Recent mass shootings across the country have left many on edge wondering how to stay safe when the unthinkable happens.

PINE BLUFF, Ark. — Imagine you are at work or school and get a notification that there is active shooter.

Are you prepared? Do you have a plan in place?

These are questions that the Jefferson County Sheriff's Department wanted answers to, along with many more.

"We want to be well prepared and more than prepared in the event that it happens," said Jefferson County Sheriff Lafayette Woods.

Recent mass shootings across the country have left so many on edge wondering how to stay safe when the unthinkable happens.

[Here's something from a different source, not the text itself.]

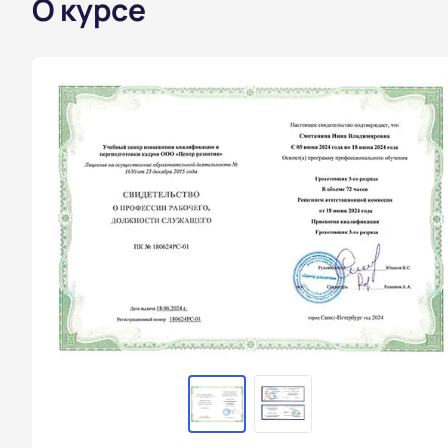
О курсе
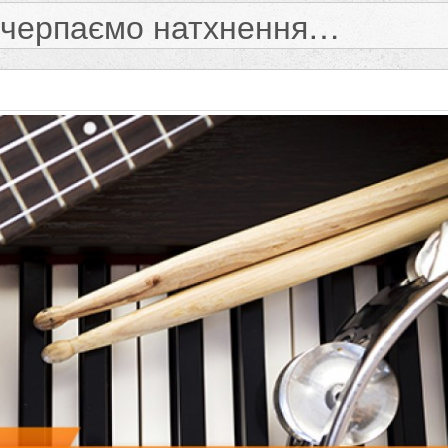
і черпаємо натхнення…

"A plan is not a good plan unless it has been tested," Woods said.

It's an emergency plan that Woods said his department has had in place since 2019. The goal is to make it as realistic as possible

"The best way to test that is a real-life scenario, at least presentation on seeing whether or not we can kind of gauge and grade the response of those employees," Woods described.

That's something they put into practice as deputies and the SWAT Team recently entered the Jefferson County Courthouse to reenact an active shooter situation.

"Much of what we were testing is to make sure that individuals [are] following protocols based on our emergency management plan as it relates to evacuation [and] notification," Woods said.

He considered the demonstration a success.

According to Woods, the average response time for police to respond to a scene is roughly three minutes.

That three minutes is extremely crucial for both those in danger and the officers. 

"Most times when these extreme events occur and have stopped, they occur long before law enforcement arrives," Woods said.

It's an effort that others are practicing too. Cabot Police Department is considering a Civilian Response to Active Shooter Events training (CRASE) if they get enough public support.

Back in Pine Bluff though, Woods said Jefferson County has had the program for years.

"That can save a life because ultimately, if they're not prepared they would be seriously injured or even killed while they're waiting on law enforcement," Woods said. 

For him, watching the recent massacres happen across the country is shocking but he's hopeful more organizations get involved in the effort of preparedness.

"We hope that we get more calls about the training. We certainly have the capacity," Woods said.

Any organization or person that's interested can contact the Jefferson County Sheriff's Department for more information on the trainings.

Sheriff Woods said plans are in the works for another drill in the coming weeks at the courthouse.